New product: Motoron M3H256 Triple Motor Controller for Raspberry Pi

Posted by Kevin on 24 May 2022
Tags: new products

Our Motoron M3H256 Triple Motor Controller for Raspberry Pi is now available! The M3H256 is a stackable I²C motor controller that can drive up to three brushed DC motors bidirectionally at voltages between 4.5 V and 48 V and continuous currents up to 2 A per channel. Unlike its M3S256 sibling, which is designed as a shield for an Arduino, the Motoron M3H256 is intended to stack on top of a Raspberry Pi (Model B+ or newer), similar to a HAT (Hardware Attached on Top). With an I²C address that can be configured uniquely for each board, a stack of Motorons let you control many motors at once without taking up lots of GPIO pins and PWM outputs from the Pi.

A robot with three omni wheels and motors controlled by a Raspberry Pi with a Motoron M3H256 Triple Motor Controller. A D24V22F5 regulator powers the Raspberry Pi.

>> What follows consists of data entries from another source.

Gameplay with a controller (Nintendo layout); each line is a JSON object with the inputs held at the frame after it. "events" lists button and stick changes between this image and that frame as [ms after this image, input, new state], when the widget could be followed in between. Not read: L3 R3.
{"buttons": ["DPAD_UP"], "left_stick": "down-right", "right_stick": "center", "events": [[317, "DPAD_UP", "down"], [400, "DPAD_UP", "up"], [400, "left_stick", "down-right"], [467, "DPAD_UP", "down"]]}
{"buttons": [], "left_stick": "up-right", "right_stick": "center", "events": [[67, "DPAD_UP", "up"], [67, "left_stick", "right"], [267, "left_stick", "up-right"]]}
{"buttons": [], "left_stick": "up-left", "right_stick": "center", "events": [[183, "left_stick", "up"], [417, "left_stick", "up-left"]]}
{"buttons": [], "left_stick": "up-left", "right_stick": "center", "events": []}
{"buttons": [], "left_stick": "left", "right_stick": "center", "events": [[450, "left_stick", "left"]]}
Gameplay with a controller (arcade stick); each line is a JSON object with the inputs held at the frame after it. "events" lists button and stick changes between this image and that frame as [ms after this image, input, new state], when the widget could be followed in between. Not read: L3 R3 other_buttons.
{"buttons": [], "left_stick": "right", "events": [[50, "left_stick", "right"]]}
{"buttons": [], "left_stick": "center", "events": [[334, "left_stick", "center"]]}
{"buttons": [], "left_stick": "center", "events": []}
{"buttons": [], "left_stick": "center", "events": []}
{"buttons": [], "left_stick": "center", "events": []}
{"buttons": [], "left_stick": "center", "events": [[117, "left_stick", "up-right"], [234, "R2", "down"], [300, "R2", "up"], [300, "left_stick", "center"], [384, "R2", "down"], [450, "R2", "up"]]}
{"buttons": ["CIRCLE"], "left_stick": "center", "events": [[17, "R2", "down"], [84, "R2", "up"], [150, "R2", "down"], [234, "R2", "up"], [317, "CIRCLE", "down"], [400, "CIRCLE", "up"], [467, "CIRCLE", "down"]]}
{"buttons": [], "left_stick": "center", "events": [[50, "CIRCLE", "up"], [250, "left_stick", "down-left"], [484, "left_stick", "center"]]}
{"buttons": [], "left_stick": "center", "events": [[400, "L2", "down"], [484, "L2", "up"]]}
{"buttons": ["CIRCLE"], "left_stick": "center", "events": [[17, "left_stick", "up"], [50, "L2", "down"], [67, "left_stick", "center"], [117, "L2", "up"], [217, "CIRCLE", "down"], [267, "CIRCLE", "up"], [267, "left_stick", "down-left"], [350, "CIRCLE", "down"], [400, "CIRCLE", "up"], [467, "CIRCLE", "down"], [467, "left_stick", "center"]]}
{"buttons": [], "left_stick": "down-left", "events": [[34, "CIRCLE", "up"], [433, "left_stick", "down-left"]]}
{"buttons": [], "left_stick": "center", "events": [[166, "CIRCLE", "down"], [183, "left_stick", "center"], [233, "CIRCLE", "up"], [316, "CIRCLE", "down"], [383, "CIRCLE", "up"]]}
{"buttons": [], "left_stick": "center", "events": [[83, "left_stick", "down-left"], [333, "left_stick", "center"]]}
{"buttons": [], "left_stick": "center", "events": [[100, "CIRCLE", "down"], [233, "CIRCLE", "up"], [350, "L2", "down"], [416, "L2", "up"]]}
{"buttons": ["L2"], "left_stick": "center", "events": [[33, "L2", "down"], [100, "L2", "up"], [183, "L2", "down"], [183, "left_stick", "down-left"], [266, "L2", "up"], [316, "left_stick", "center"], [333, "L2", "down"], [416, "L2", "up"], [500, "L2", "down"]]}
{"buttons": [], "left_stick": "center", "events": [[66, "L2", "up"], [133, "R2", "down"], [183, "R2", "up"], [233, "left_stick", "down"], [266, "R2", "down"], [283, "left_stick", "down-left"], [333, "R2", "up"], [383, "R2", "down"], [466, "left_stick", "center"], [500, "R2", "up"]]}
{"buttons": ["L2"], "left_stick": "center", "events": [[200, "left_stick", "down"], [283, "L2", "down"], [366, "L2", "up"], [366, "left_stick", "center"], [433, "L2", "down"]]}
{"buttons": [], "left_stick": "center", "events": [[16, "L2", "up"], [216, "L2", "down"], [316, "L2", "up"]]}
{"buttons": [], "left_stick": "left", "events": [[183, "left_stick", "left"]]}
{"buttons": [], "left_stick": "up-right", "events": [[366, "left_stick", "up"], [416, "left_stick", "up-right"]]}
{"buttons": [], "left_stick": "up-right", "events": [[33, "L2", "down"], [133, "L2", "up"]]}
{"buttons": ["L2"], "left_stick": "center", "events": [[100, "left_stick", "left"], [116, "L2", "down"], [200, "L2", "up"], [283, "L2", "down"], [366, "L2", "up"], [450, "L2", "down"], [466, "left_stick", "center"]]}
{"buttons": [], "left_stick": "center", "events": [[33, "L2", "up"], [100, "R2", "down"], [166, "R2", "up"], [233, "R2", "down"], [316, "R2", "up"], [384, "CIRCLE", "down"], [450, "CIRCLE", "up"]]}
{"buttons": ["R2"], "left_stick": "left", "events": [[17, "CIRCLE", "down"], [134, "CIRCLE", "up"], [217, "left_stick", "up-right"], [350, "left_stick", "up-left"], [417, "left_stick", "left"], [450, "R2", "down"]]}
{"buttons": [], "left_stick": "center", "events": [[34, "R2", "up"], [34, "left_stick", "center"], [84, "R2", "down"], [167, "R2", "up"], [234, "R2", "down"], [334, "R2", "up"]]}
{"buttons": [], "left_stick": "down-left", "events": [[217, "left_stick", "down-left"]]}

If you decide not to plug it into a Raspberry Pi, the Motoron M3H256 can also be used in a breadboard or another custom setup with your own wiring:

An Arduino Micro on a breadboard using a Motoron M3H256 to control three motors.

Motoron M3H256 Triple Motor Controller for Raspberry Pi pinout.

The Motoron M3H256 is available in three different configurations similar to its Arduino shield counterpart: you can get one fully assembled with stackable headers and terminal blocks already soldered, a kit that lets you pick which of the included connectors to solder in yourself, or the board alone if you already have or don’t need connectors and standoffs.

And to help you get started using the Motoron with a Raspberry Pi, we have a Python library you can use to configure the M3H256 and send it commands:

import motoron

mc1 = motoron.MotoronI2C(address=17)
mc2 = motoron.MotoronI2C(address=18)

# Clear reset flags to allow Motorons to run
mc1.clear_reset_flag()
mc2.clear_reset_flag()

# Set up acceleration limits for Motoron #1
mc1.set_max_acceleration(1, 200)
mc1.set_max_acceleration(2, 200)

# Set up acceleration and deceleration limits for Motoron #2
mc2.set_max_acceleration(1, 75)
mc2.set_max_deceleration(1, 250)
mc2.set_max_acceleration(2, 80)
mc2.set_max_deceleration(2, 300)
mc2.set_max_acceleration(3, 75)
mc2.set_max_deceleration(3, 250)

# Drive the motors

mc1.set_speed(1, -100)
mc1.set_speed(2, 100)

mc2.set_speed(1, 300)
mc2.set_speed(2, 200)
mc2.set_speed(3, 50)

We’re sure there are plenty of applications where the convenience and scalability of Motorons will be useful. What kind of projects can you think of that would make good use of one (or several)?

For more information about the Motoron M3H256, see the product pages and the comprehensive user’s guide.

2 comments

Can motors with encoders be used with this? Meaning, can the encoders be read as well?
Andrew
Hello, Andrew.

The Motoron controllers do not have any special support for processing encoder signals, so while it can be used to drive motors with encoders, you would need to process those signals separately.